Records contained in a dataset:

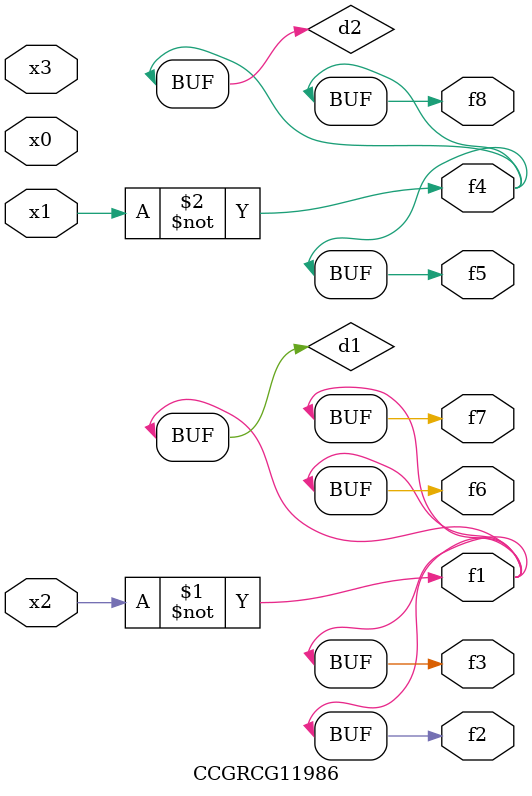
<source format=v>
module CCGRCG11986(
	input x0, x1, x2, x3,
	output f1, f2, f3, f4, f5, f6, f7, f8
);

	wire d1, d2;

	xnor (d1, x2);
	not (d2, x1);
	assign f1 = d1;
	assign f2 = d1;
	assign f3 = d1;
	assign f4 = d2;
	assign f5 = d2;
	assign f6 = d1;
	assign f7 = d1;
	assign f8 = d2;
endmodule

</source>
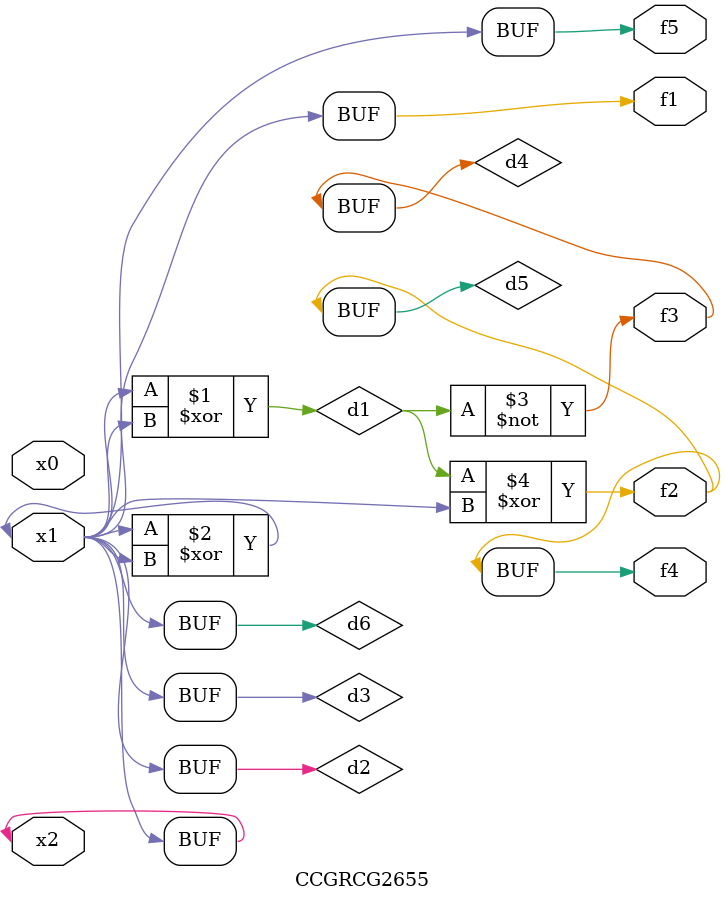
<source format=v>
module CCGRCG2655(
	input x0, x1, x2,
	output f1, f2, f3, f4, f5
);

	wire d1, d2, d3, d4, d5, d6;

	xor (d1, x1, x2);
	buf (d2, x1, x2);
	xor (d3, x1, x2);
	nor (d4, d1);
	xor (d5, d1, d2);
	buf (d6, d2, d3);
	assign f1 = d6;
	assign f2 = d5;
	assign f3 = d4;
	assign f4 = d5;
	assign f5 = d6;
endmodule

</source>
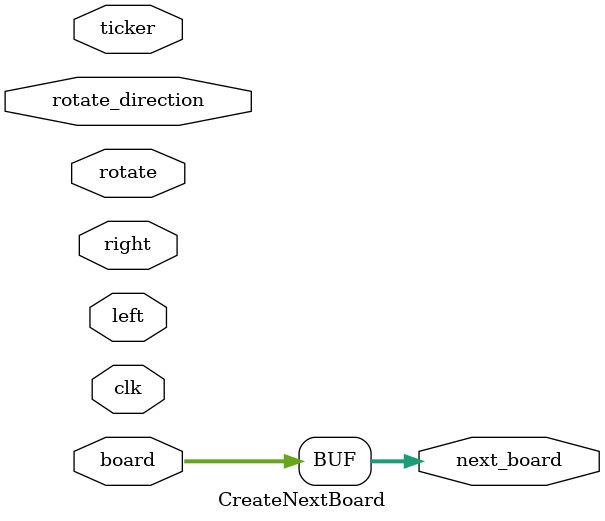
<source format=sv>
module CreateNextBoard(
    input logic clk,
    input logic ticker,
    input logic[199:0] board,
    input logic rotate,  // press to rotate piece
    input logic rotate_direction,  // 1 for cw, 0 for ccw
    input logic left, // move piece left
    input logic right, // move piece right

    output logic[199:0] next_board  // the next state of the board after applying movement/rotation
);
    // want to store all the changes we want to make in next_board that come from the user inputs
    always_comb begin  // don't use ticker here, might cause issues
        next_board = board;  // by default, no changes
        if (rotate & rotate_direction) begin
            // apply rotation logic to next_board
        end 
        if (rotate & !rotate_direction) begin
            // apply rotation logic to next_board
        end
        if (left) begin
            // apply left movement logic to next_board
        end
        if (right) begin
            // apply right movement logic to next_board
        end
    end



endmodule
</source>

→ **EXERCISE DIRECTIONS**: For every line above that includes the string "right", copy the line.

→ **WRITTEN ANSWER**:
    input logic right, // move piece right
        if (right) begin
            // apply right movement logic to next_board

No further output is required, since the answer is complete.